* [WHAT YOU SHOULD DO] Go over the entries below line by line, copying each one that contains the word "Tarifo".

* [RECORDS PROVIDED]
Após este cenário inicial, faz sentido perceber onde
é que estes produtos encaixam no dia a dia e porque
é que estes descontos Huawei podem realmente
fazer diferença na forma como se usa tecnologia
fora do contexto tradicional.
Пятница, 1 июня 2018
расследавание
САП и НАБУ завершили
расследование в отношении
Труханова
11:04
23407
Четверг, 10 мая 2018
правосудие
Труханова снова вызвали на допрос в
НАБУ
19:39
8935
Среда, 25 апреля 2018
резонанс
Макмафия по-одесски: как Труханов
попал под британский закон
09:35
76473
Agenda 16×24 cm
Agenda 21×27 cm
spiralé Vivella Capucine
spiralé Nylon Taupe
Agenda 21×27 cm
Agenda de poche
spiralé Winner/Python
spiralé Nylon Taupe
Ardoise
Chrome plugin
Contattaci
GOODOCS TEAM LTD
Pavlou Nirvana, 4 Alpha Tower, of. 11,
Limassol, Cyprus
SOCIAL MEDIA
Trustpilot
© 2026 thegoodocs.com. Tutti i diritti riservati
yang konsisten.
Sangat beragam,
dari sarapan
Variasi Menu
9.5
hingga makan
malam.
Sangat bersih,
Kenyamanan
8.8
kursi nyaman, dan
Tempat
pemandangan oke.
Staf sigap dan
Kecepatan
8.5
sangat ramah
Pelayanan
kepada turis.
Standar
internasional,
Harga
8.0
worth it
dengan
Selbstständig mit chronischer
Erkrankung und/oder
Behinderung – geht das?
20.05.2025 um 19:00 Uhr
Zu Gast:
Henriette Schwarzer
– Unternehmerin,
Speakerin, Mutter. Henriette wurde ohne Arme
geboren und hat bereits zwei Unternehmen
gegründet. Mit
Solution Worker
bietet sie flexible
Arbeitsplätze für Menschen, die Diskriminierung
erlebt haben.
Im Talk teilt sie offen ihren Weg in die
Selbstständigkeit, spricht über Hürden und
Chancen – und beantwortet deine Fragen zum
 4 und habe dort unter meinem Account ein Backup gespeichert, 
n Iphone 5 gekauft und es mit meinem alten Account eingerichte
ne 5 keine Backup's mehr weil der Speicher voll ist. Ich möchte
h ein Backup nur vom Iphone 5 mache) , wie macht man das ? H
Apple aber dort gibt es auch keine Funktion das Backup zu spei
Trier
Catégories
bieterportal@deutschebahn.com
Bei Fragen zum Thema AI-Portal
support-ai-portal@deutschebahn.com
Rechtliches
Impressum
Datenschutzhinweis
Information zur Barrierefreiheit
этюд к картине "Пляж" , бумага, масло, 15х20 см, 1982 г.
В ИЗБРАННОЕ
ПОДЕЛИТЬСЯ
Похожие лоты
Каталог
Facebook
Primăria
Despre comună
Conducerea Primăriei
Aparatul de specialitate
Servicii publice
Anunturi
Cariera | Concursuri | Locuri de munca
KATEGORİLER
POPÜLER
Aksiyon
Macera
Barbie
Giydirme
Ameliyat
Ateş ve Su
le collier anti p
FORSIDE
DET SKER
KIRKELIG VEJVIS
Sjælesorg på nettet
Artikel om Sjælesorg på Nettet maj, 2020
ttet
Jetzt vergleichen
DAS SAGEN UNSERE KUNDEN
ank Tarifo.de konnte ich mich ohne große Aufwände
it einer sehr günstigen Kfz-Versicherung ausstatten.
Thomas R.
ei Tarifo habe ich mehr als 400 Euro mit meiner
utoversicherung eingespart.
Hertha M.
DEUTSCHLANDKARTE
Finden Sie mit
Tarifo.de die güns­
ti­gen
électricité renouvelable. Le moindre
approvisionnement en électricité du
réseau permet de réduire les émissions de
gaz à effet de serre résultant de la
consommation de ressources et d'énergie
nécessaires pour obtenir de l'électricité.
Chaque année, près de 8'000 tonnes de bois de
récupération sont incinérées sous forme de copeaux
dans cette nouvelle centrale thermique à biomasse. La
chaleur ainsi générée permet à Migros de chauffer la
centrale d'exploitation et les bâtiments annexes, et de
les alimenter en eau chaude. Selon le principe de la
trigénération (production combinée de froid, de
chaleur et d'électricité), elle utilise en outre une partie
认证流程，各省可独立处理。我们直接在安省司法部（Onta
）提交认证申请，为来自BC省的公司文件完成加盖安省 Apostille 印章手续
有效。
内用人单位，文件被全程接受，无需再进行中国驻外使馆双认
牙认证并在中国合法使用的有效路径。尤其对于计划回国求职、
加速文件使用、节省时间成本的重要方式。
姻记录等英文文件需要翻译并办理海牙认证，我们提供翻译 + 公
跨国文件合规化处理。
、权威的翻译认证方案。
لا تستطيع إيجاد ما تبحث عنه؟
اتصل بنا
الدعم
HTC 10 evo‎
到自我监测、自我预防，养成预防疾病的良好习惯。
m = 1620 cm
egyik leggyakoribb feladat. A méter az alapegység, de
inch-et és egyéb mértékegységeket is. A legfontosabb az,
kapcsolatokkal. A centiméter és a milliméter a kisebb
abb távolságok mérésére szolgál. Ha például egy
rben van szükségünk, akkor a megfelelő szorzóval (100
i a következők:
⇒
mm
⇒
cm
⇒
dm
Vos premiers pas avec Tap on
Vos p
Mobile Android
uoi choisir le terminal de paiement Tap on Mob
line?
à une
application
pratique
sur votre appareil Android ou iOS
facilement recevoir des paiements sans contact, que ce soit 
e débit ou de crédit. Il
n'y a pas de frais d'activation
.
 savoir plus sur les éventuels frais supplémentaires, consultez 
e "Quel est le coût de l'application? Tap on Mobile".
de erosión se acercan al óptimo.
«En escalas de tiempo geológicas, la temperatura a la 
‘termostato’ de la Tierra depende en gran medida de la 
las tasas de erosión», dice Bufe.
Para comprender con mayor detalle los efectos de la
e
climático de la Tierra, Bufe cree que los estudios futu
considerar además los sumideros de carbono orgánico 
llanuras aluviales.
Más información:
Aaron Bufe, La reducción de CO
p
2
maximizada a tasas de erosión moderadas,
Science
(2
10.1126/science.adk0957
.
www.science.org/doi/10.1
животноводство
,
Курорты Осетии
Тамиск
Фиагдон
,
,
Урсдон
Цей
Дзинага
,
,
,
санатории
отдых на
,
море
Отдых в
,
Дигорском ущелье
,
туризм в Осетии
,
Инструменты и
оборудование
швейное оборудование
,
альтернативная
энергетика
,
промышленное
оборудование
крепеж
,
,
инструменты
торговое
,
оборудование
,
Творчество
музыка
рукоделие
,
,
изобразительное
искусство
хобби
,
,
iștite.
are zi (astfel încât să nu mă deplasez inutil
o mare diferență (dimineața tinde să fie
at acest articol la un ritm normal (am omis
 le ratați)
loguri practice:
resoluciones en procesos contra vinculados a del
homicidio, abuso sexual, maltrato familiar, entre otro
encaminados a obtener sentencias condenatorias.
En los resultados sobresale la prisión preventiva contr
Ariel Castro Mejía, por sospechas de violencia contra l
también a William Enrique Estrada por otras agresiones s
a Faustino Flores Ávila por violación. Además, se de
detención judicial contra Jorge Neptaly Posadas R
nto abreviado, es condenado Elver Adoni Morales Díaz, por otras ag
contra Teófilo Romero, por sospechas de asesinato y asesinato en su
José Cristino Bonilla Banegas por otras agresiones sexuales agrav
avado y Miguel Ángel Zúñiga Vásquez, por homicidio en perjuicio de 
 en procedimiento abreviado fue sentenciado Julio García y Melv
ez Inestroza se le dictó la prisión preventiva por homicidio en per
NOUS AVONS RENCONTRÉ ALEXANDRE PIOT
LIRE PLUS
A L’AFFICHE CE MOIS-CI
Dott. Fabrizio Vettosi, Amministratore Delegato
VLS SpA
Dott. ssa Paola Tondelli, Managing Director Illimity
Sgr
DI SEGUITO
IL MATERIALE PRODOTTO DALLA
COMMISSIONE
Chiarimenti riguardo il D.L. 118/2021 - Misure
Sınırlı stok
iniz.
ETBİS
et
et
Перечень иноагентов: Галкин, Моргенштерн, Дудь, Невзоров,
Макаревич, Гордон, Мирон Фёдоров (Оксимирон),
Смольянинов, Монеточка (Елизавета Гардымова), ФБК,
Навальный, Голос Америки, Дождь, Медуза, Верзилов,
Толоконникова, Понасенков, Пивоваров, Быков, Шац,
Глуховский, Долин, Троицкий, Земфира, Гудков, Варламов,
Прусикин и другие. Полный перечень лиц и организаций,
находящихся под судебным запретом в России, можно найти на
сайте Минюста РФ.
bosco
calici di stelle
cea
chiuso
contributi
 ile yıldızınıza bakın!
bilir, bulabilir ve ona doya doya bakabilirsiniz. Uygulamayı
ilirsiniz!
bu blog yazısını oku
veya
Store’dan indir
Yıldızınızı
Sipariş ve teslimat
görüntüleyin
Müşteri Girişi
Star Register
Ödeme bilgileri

* [EXPECTED ANSWER]
ank Tarifo.de konnte ich mich ohne große Aufwände
ei Tarifo habe ich mehr als 400 Euro mit meiner
Tarifo.de die güns­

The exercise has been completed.